Details
-
Umbrella
-
Status: Resolved
-
Major
-
Resolution: Done
-
None
-
None
Description
Here is a design document for this change (**TODO: Update the document**).
This JIRA implements a new in-memory cache feature used by DataFrame.cache and Dataset.cache. The followings are basic design based on discussions with Sameer, Weichen, Xiao, Herman, and Nong.
- Use ColumnarBatch with ColumnVector that are common data representations for columnar storage
- Use multiple compression scheme (such as RLE, intdelta, and so on) for each ColumnVector in ColumnarBatch depends on its data typpe
- Generate code that is simple and specialized for each in-memory cache to build an in-memory cache
- Generate code that directly reads data from ColumnVector for the in-memory cache by whole-stage codegen.
- Enhance ColumnVector to keep UnsafeArrayData
- Use primitive-type array for primitive uncompressed data type in ColumnVector
- Use byte[] for UnsafeArrayData and compressed data
Based on this design, this JIRA generates two kinds of Java code for DataFrame.cache()/Dataset.cache()

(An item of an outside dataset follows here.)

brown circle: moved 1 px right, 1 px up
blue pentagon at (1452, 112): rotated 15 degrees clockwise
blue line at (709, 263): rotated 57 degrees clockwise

- Generate Java code to build CachedColumnarBatch, which keeps data in ColumnarBatch
- Generate Java code to get a value of each column from ColumnarBatch
- a Get a value directly from from ColumnarBatch in code generated by whole stage code gen (primary path)
- b Get a value thru an iterator if whole stage code gen is disabled (e.g. # of columns is more than 100, as backup path)